START EXCERPTED RECORDS

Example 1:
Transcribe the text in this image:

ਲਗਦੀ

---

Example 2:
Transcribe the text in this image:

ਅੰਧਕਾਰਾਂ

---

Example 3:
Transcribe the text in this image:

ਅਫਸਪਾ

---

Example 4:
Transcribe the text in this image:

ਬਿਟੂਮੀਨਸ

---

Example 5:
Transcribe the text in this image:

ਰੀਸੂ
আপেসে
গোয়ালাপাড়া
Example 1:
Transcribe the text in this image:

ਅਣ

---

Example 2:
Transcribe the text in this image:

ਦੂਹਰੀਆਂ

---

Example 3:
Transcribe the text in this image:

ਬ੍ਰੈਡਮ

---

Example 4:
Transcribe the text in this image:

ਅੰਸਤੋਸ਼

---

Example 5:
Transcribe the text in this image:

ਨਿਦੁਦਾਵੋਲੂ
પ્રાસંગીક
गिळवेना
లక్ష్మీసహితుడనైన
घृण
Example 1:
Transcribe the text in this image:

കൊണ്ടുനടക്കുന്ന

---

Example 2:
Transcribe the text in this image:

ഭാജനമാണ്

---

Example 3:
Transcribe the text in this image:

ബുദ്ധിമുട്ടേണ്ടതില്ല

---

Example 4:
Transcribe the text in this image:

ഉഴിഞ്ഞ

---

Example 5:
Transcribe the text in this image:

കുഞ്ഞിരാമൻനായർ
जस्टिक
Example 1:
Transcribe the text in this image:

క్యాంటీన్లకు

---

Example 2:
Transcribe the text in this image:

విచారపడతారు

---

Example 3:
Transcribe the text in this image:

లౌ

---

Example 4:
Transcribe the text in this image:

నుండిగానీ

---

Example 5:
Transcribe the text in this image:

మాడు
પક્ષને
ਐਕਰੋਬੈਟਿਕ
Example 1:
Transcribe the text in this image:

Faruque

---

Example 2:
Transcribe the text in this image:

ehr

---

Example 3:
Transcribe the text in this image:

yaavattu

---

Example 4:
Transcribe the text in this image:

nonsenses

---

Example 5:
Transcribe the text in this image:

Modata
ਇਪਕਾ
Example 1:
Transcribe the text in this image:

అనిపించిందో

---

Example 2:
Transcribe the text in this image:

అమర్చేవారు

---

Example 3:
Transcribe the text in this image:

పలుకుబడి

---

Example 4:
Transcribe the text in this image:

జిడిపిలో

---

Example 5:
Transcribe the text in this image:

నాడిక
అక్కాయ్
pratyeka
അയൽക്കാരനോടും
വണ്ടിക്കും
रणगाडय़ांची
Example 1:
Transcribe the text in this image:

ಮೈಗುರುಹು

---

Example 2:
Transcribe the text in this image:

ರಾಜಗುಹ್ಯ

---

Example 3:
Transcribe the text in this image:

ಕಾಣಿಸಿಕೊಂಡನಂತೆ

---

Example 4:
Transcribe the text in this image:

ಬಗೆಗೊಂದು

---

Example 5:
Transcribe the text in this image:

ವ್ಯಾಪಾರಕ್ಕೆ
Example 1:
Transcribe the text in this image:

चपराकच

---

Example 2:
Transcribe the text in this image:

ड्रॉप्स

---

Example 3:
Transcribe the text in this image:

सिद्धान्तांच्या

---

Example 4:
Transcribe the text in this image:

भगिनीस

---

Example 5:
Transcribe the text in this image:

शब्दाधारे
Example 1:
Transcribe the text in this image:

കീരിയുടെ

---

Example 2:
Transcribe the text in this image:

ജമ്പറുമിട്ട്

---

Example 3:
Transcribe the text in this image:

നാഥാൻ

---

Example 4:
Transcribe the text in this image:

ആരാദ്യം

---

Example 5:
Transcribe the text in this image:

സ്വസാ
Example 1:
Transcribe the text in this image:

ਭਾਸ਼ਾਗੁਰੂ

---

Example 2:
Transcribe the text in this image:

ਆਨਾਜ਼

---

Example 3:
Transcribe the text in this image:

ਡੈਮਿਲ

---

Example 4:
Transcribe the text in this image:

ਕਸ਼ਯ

END EXCERPTED RECORDS

WHAT IS REQUIRED:
Repeat every line of the records above exactly.

WRITTEN REPLY:
Example 1:
Transcribe the text in this image:

ਲਗਦੀ

---

Example 2:
Transcribe the text in this image:

ਅੰਧਕਾਰਾਂ

---

Example 3:
Transcribe the text in this image:

ਅਫਸਪਾ

---

Example 4:
Transcribe the text in this image:

ਬਿਟੂਮੀਨਸ

---

Example 5:
Transcribe the text in this image:

ਰੀਸੂ
আপেসে
গোয়ালাপাড়া
Example 1:
Transcribe the text in this image:

ਅਣ

---

Example 2:
Transcribe the text in this image:

ਦੂਹਰੀਆਂ

---

Example 3:
Transcribe the text in this image:

ਬ੍ਰੈਡਮ

---

Example 4:
Transcribe the text in this image:

ਅੰਸਤੋਸ਼

---

Example 5:
Transcribe the text in this image:

ਨਿਦੁਦਾਵੋਲੂ
પ્રાસંગીક
गिळवेना
లక్ష్మీసహితుడనైన
घृण
Example 1:
Transcribe the text in this image:

കൊണ്ടുനടക്കുന്ന

---

Example 2:
Transcribe the text in this image:

ഭാജനമാണ്

---

Example 3:
Transcribe the text in this image:

ബുദ്ധിമുട്ടേണ്ടതില്ല

---

Example 4:
Transcribe the text in this image:

ഉഴിഞ്ഞ

---

Example 5:
Transcribe the text in this image:

കുഞ്ഞിരാമൻനായർ
जस्टिक
Example 1:
Transcribe the text in this image:

క్యాంటీన్లకు

---

Example 2:
Transcribe the text in this image:

విచారపడతారు

---

Example 3:
Transcribe the text in this image:

లౌ

---

Example 4:
Transcribe the text in this image:

నుండిగానీ

---

Example 5:
Transcribe the text in this image:

మాడు
પક્ષને
ਐਕਰੋਬੈਟਿਕ
Example 1:
Transcribe the text in this image:

Faruque

---

Example 2:
Transcribe the text in this image:

ehr

---

Example 3:
Transcribe the text in this image:

yaavattu

---

Example 4:
Transcribe the text in this image:

nonsenses

---

Example 5:
Transcribe the text in this image:

Modata
ਇਪਕਾ
Example 1:
Transcribe the text in this image:

అనిపించిందో

---

Example 2:
Transcribe the text in this image:

అమర్చేవారు

---

Example 3:
Transcribe the text in this image:

పలుకుబడి

---

Example 4:
Transcribe the text in this image:

జిడిపిలో

---

Example 5:
Transcribe the text in this image:

నాడిక
అక్కాయ్
pratyeka
അയൽക്കാരനോടും
വണ്ടിക്കും
रणगाडय़ांची
Example 1:
Transcribe the text in this image:

ಮೈಗುರುಹು

---

Example 2:
Transcribe the text in this image:

ರಾಜಗುಹ್ಯ

---

Example 3:
Transcribe the text in this image:

ಕಾಣಿಸಿಕೊಂಡನಂತೆ

---

Example 4:
Transcribe the text in this image:

ಬಗೆಗೊಂದು

---

Example 5:
Transcribe the text in this image:

ವ್ಯಾಪಾರಕ್ಕೆ
Example 1:
Transcribe the text in this image:

चपराकच

---

Example 2:
Transcribe the text in this image:

ड्रॉप्स

---

Example 3:
Transcribe the text in this image:

सिद्धान्तांच्या

---

Example 4:
Transcribe the text in this image:

भगिनीस

---

Example 5:
Transcribe the text in this image:

शब्दाधारे
Example 1:
Transcribe the text in this image:

കീരിയുടെ

---

Example 2:
Transcribe the text in this image:

ജമ്പറുമിട്ട്

---

Example 3:
Transcribe the text in this image:

നാഥാൻ

---

Example 4:
Transcribe the text in this image:

ആരാദ്യം

---

Example 5:
Transcribe the text in this image:

സ്വസാ
Example 1:
Transcribe the text in this image:

ਭਾਸ਼ਾਗੁਰੂ

---

Example 2:
Transcribe the text in this image:

ਆਨਾਜ਼

---

Example 3:
Transcribe the text in this image:

ਡੈਮਿਲ

---

Example 4:
Transcribe the text in this image:

ਕਸ਼ਯ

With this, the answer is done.